Peyton is developing an anti-malaria vaccine designed to be both effective and affordable. The project, he said, could help get the anti-malaria drugs that he is developing to parts of the world in dire need. At any given time, roughly half the world’s population is at risk to contract malaria, and nearly half a billion people will have an infection.

“We are trying to come up with an alternate drug that is cheap for those who need it,” said Peyton, adding that most current drugs are extremely expensive, so much so that the majority of infected people cannot afford them. “We need simple and practical answers.”

Prasad’s project uses micro technology to detect particles in the atmosphere. Prasad’s bio-chemical sensors are three orders more sensitive than current nanoparticle sensor technology, according to a Feb. 2 press release.

Peyton and Prasad said they believed the grant to be a great opportunity for their projects.

“First, it brings visibility to this type of research,” Prasad said. “Second, it brings credibility.”

Prasad said that her work has had some success in recent months and hopes to finish research on the project in three years. Peyton hopes to come out with a product within a year.

Lab2Market mentors and tutors the selected professors, according to Melissa Appleyard, professor in the school of Business Administration and program board member.

“Our hope is that by the end of the year, they will reach a level that helps the technology go to market,” she said.

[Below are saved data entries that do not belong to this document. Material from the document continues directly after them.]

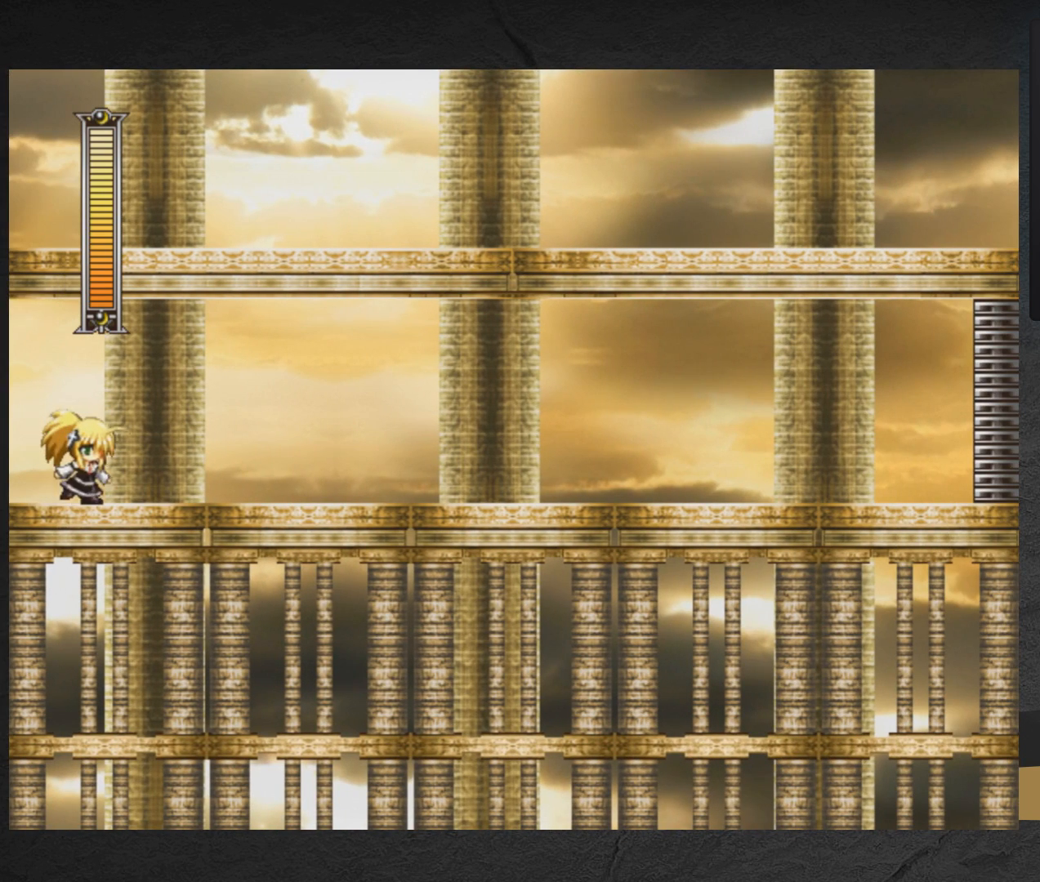
{"buttons": ["X", "DPAD_DOWN", "DPAD_RIGHT"], "right_stick": "center", "events": [[150, "A", "down"], [450, "A", "up"]]}
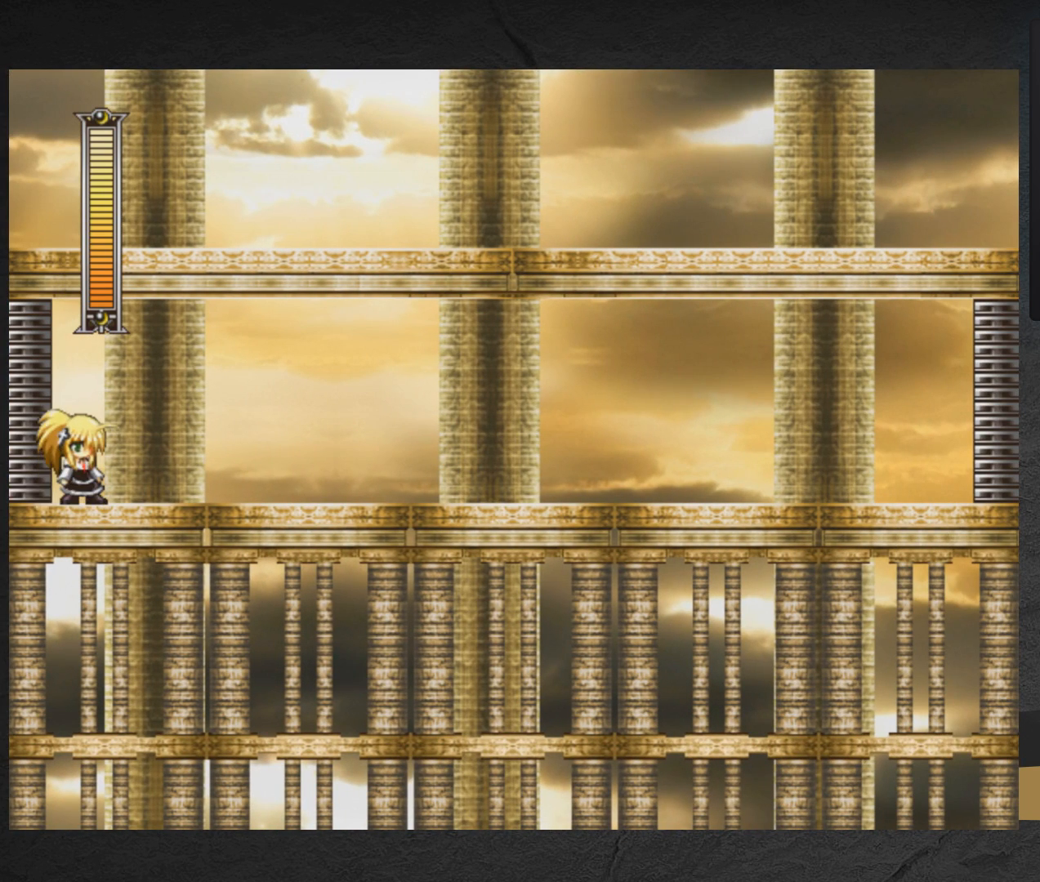
{"buttons": ["X", "DPAD_RIGHT"], "right_stick": "center", "events": [[17, "A", "down"], [300, "A", "up"], [350, "DPAD_DOWN", "up"], [433, "X", "up"], [483, "X", "down"]]}
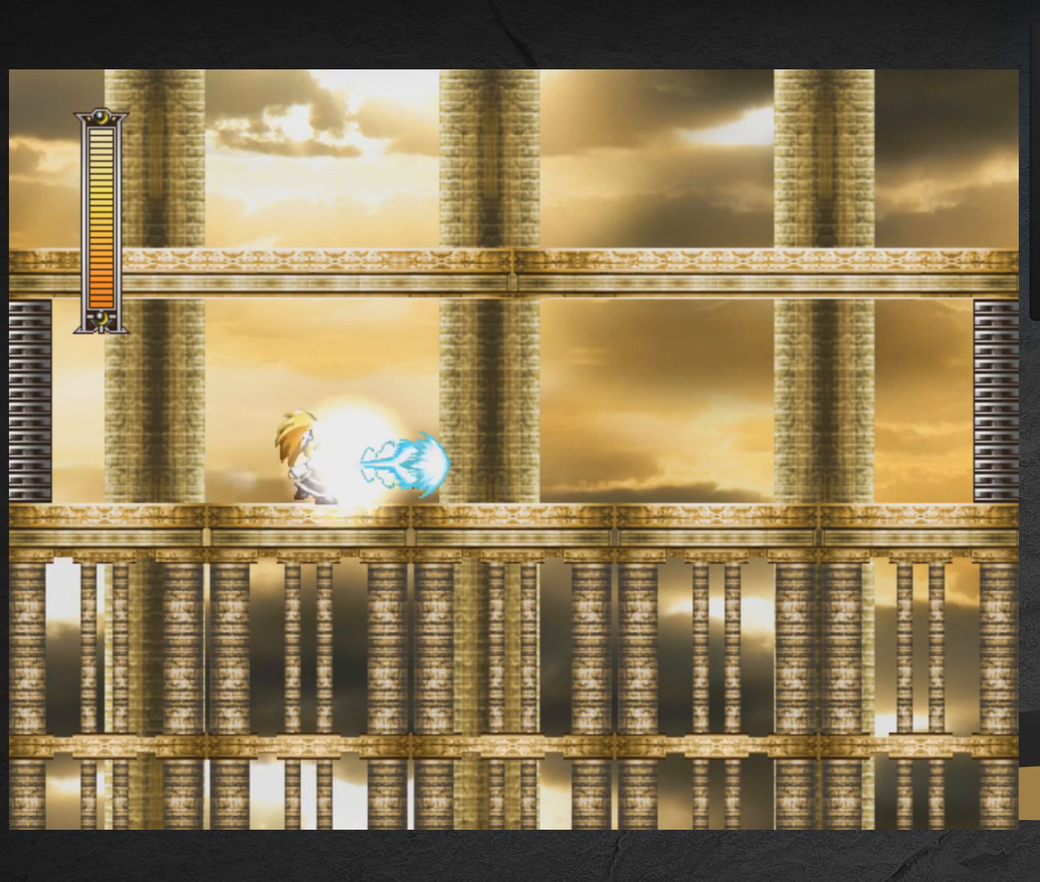
{"buttons": [], "right_stick": "center", "events": [[17, "START", "down"], [33, "X", "up"], [100, "DPAD_RIGHT", "up"], [150, "START", "up"]]}
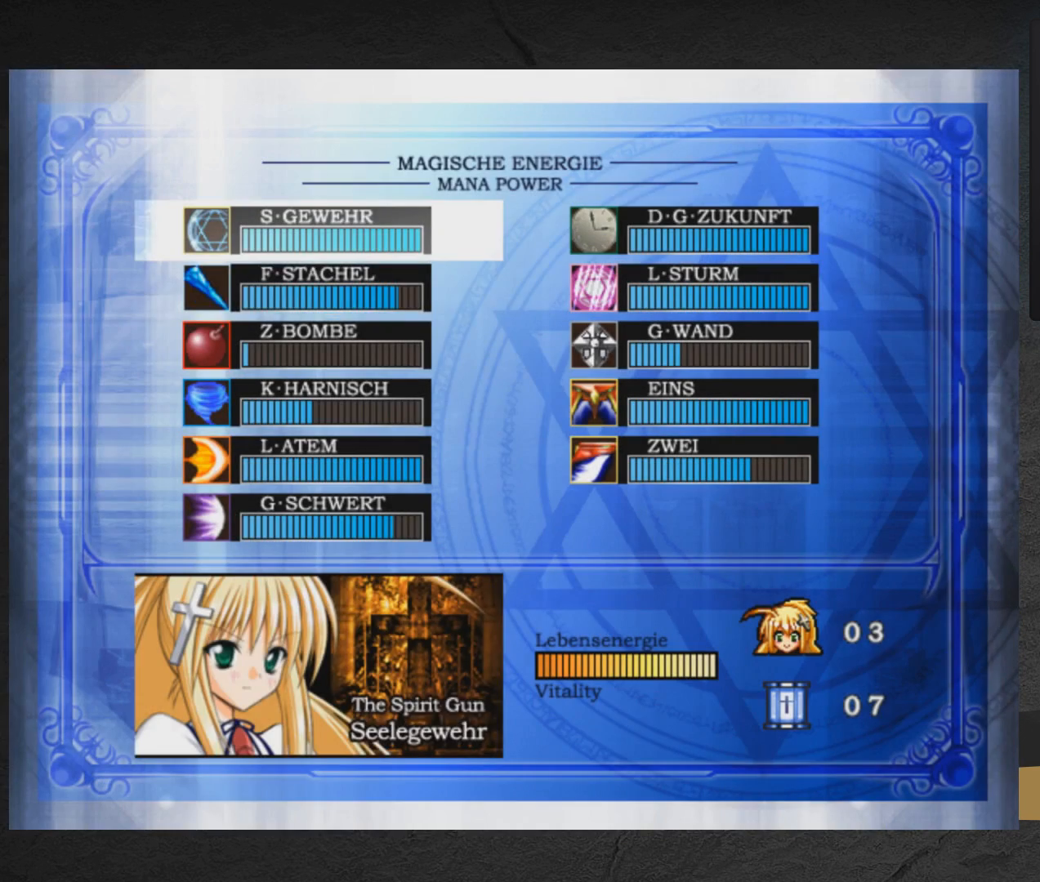
{"buttons": [], "right_stick": "center", "events": [[83, "DPAD_DOWN", "down"], [167, "DPAD_DOWN", "up"], [233, "DPAD_DOWN", "down"], [300, "DPAD_DOWN", "up"]]}
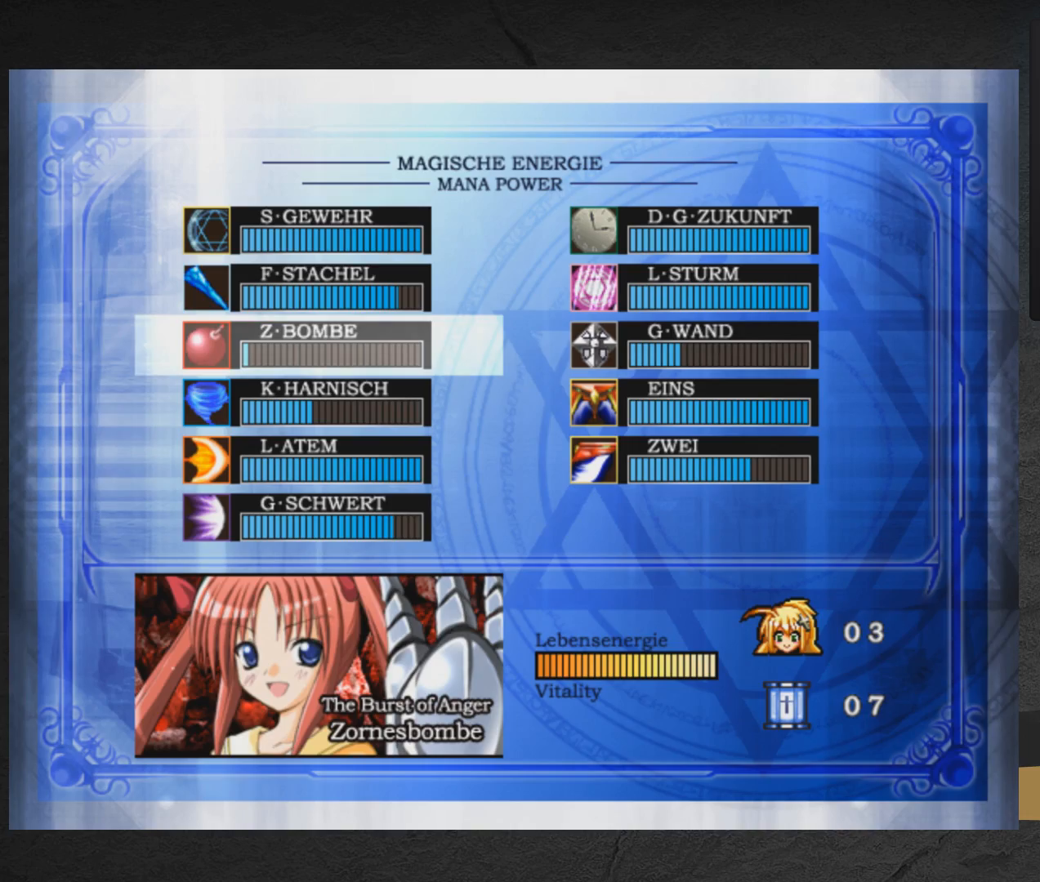
{"buttons": [], "right_stick": "center", "events": [[300, "DPAD_RIGHT", "down"], [433, "DPAD_RIGHT", "up"]]}
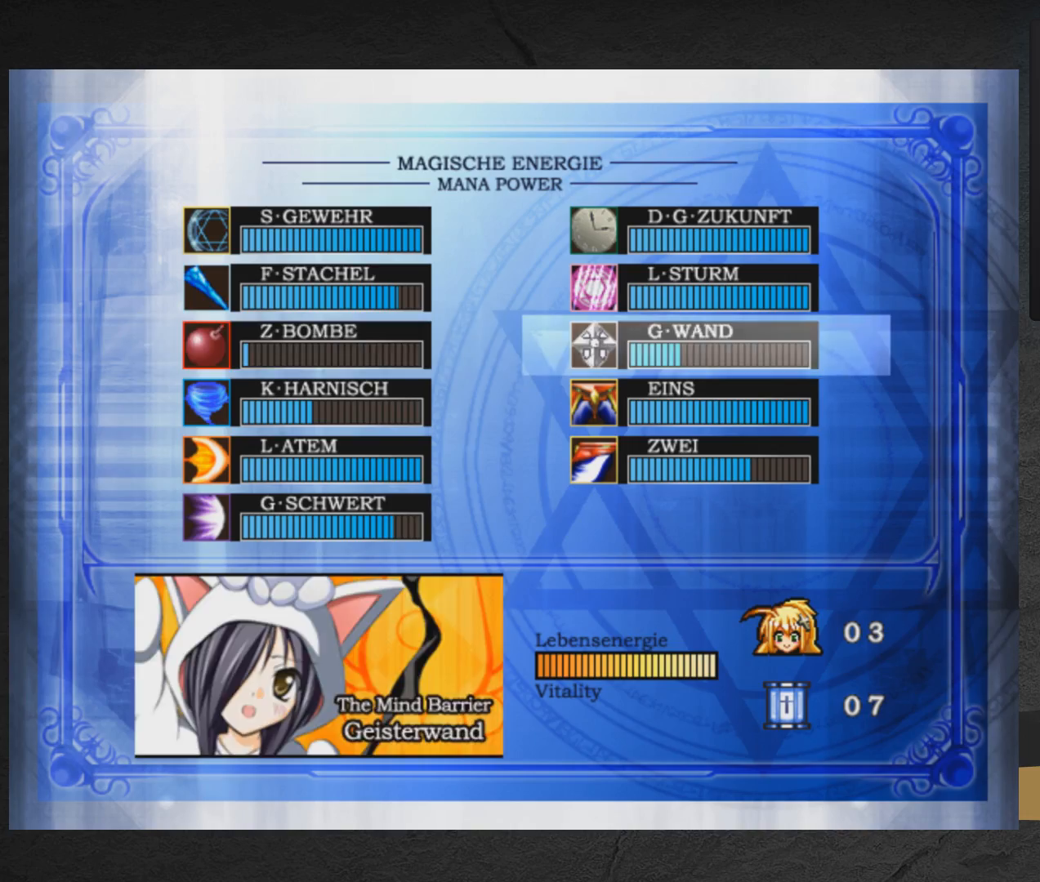
{"buttons": ["DPAD_RIGHT"], "right_stick": "center", "events": [[50, "START", "down"], [167, "START", "up"], [233, "DPAD_RIGHT", "down"]]}
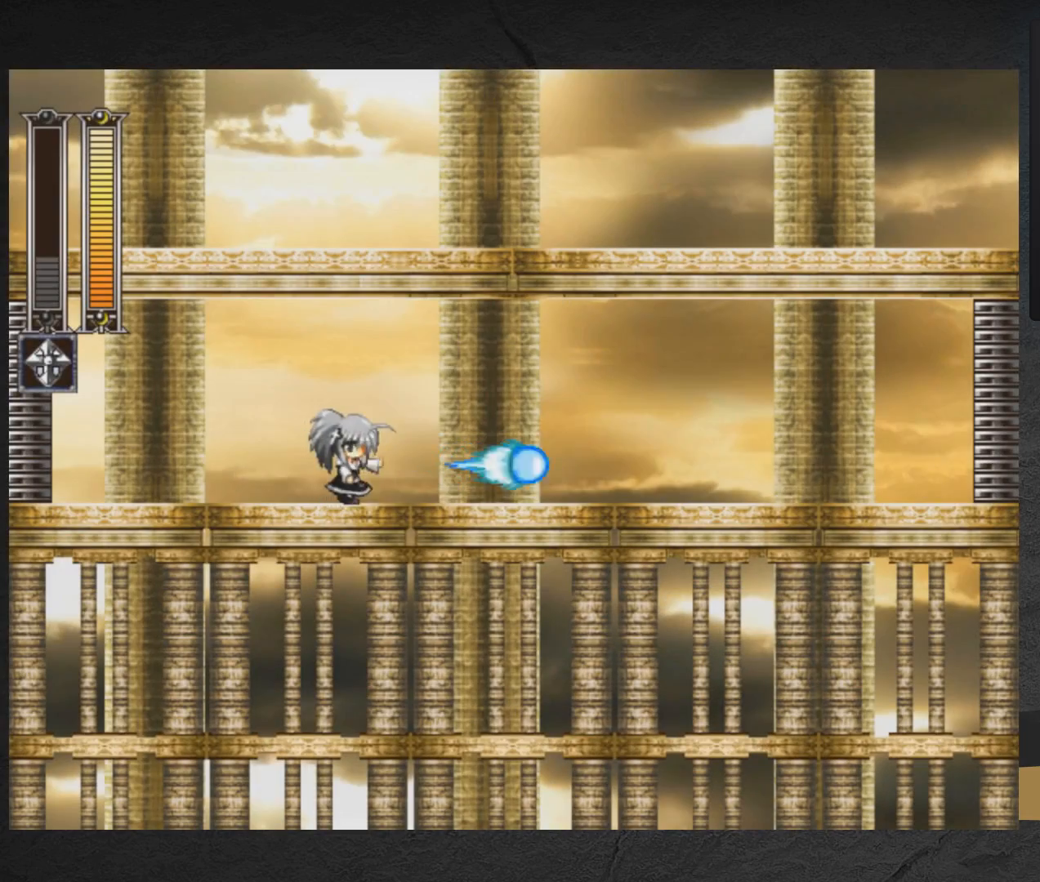
{"buttons": ["DPAD_RIGHT"], "right_stick": "center", "events": [[167, "X", "down"], [233, "X", "up"]]}
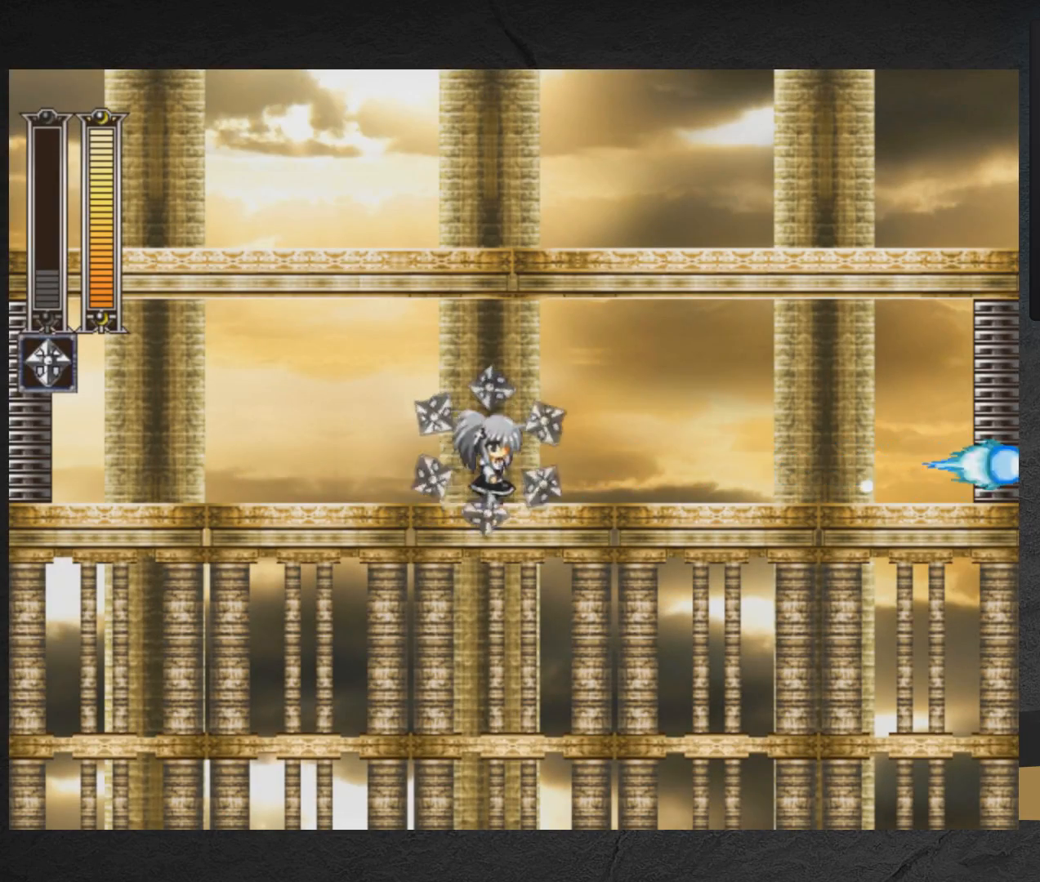
{"buttons": [], "right_stick": "center", "events": [[183, "START", "down"], [283, "DPAD_RIGHT", "up"], [350, "START", "up"]]}
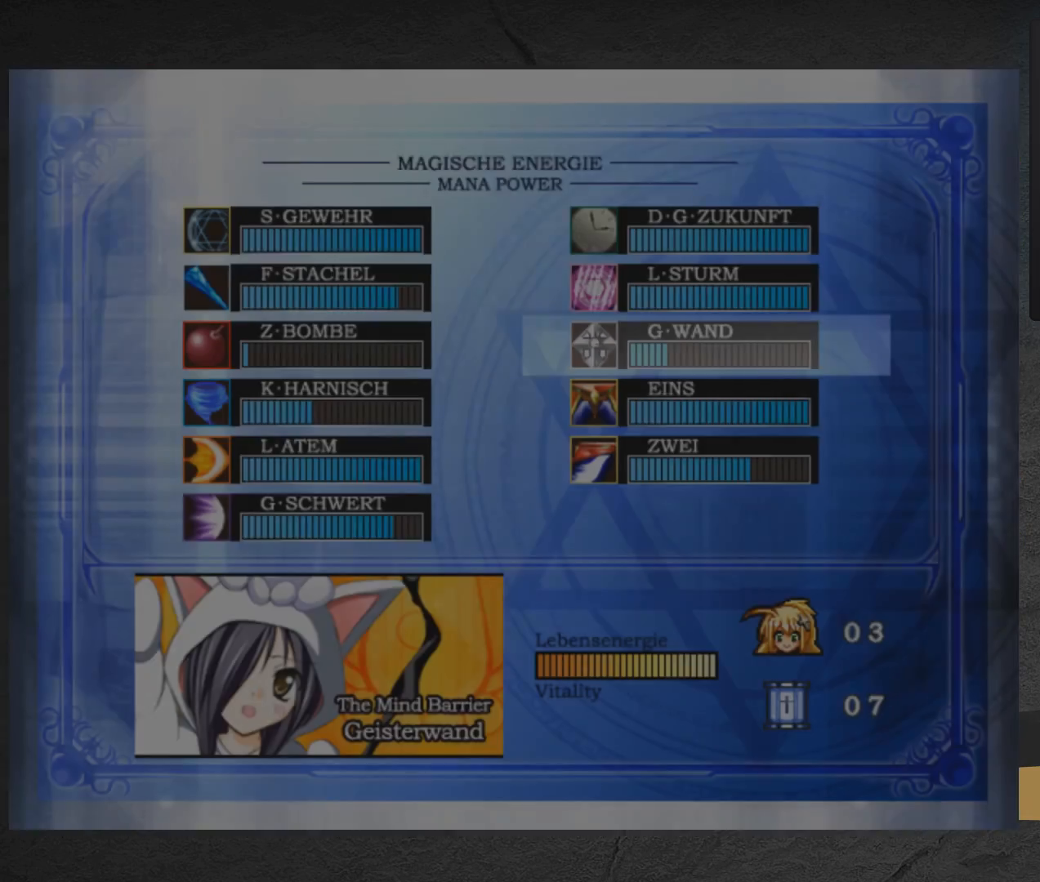
{"buttons": [], "right_stick": "center", "events": [[383, "DPAD_LEFT", "down"], [467, "DPAD_LEFT", "up"]]}
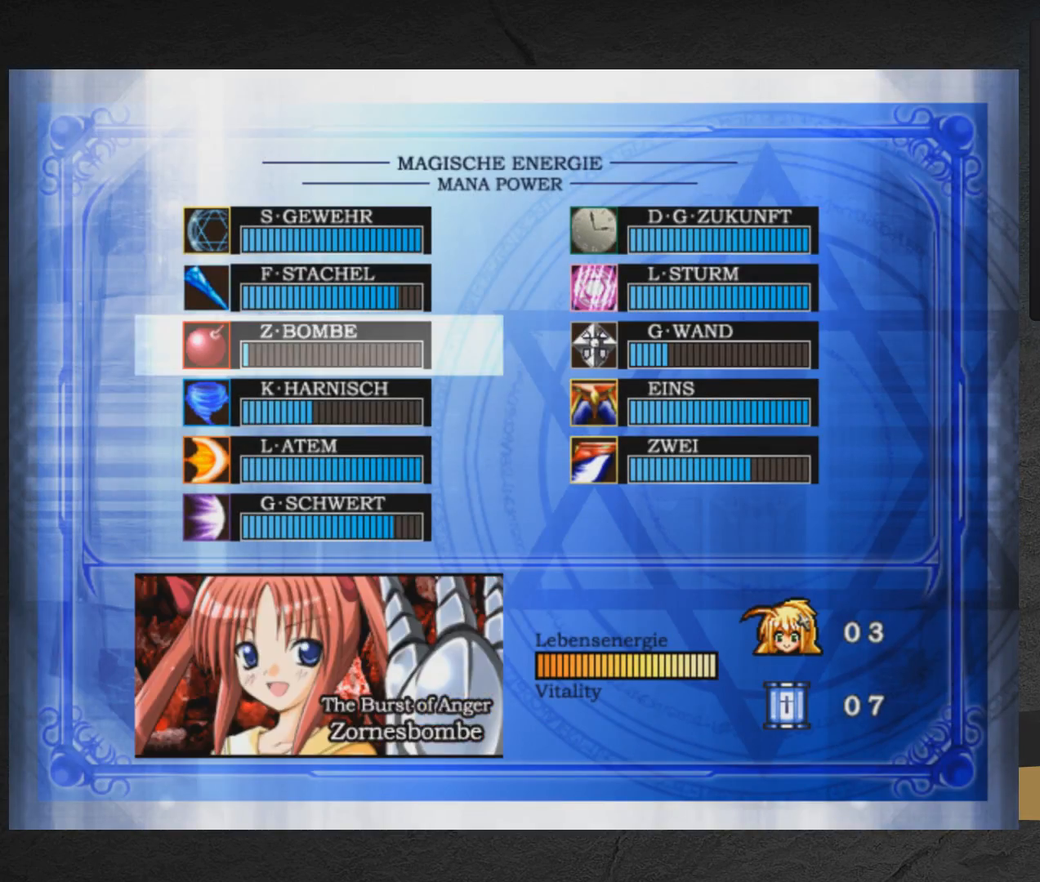
{"buttons": [], "right_stick": "center", "events": [[100, "DPAD_DOWN", "down"], [183, "DPAD_DOWN", "up"], [283, "DPAD_DOWN", "down"], [367, "START", "down"], [400, "DPAD_DOWN", "up"], [467, "START", "up"]]}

Peyton and Prasad were not the only professors selected. The National Science Foundation funds Lab2Market for a total of six projects to be selected per year, four of which are supposed to come from the four main public institutions, which includes OHSU and two from other universities.

Upon selection, people involved with the six projects meet with what the program calls expert mentors, who are private sector individuals who give advice on how to get the product into the market.

“The primary purpose is to foster economic growth,” Appleyard said.

She said that this year, no official entry was received from OHSU and that 10 total entries were received, from schools like University of Portland, among other private and public institutions. University of Oregon, Oregon State and University of Portland were the other schools to be accepted into the program.

Lab2Market’s grant started in the summer of 2004 and is regulated to extend to the end of the summer of 2007. They were approved for a total of 12 projects selections, and Appleyard expects they will pick the second group of six during the next academic year.

Appleyard, Benight, PSU physics professor Erik Bodegom and Candice Clement of Northwest Technology Ventures made up the board that selected the projects and got the funding for Lab2Market from the National Sciences Foundation. Appleyard said that the group spearheaded this approach, and believes other universities have tried to get something similar started.

“We were just fortunate enough to be the first ones to secure it,” she said.